## TASK INSTRUCTIONS
Lines before the one containing "left front paw: (476, 660)" are not wanted. Transcribe that line and all after it exactly, to the end of the entries.

## DATA SUPPLIED

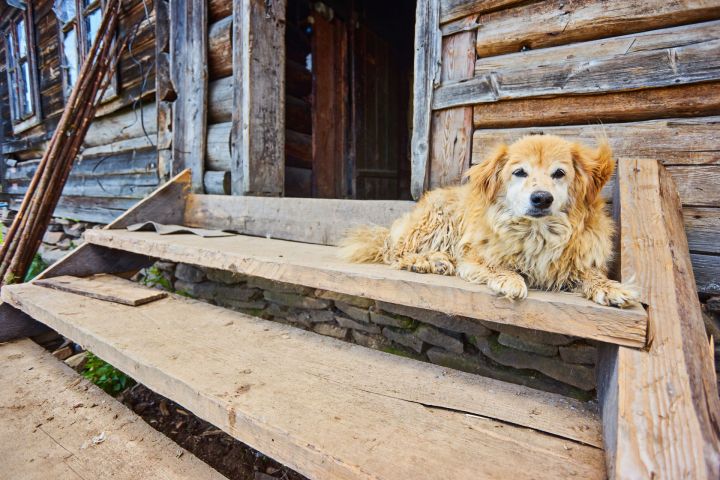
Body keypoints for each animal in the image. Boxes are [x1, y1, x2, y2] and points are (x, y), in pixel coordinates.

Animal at [340, 135, 640, 308]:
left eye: (559, 173)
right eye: (519, 172)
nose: (541, 198)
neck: (536, 232)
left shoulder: (581, 260)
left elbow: (591, 273)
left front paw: (611, 288)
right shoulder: (474, 255)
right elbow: (497, 265)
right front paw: (511, 279)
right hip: (438, 219)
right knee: (396, 253)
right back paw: (425, 261)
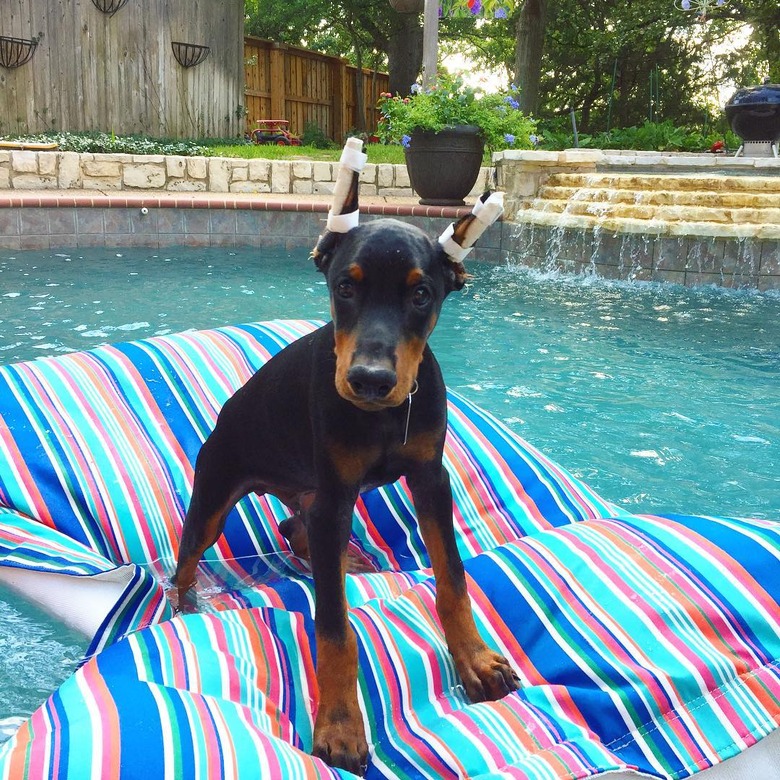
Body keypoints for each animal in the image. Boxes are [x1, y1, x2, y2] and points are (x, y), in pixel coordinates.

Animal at [176, 140, 516, 772]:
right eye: (345, 287)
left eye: (421, 293)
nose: (370, 380)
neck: (381, 418)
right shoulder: (336, 494)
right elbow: (333, 626)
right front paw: (338, 725)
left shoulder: (429, 479)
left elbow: (453, 578)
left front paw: (476, 660)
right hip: (218, 493)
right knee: (187, 563)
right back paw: (183, 606)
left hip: (316, 494)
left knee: (295, 525)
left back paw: (344, 557)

## REPLY
left front paw: (476, 660)
right hip: (218, 493)
right knee: (187, 563)
right back paw: (183, 606)
left hip: (316, 494)
left knee: (295, 525)
left back paw: (344, 557)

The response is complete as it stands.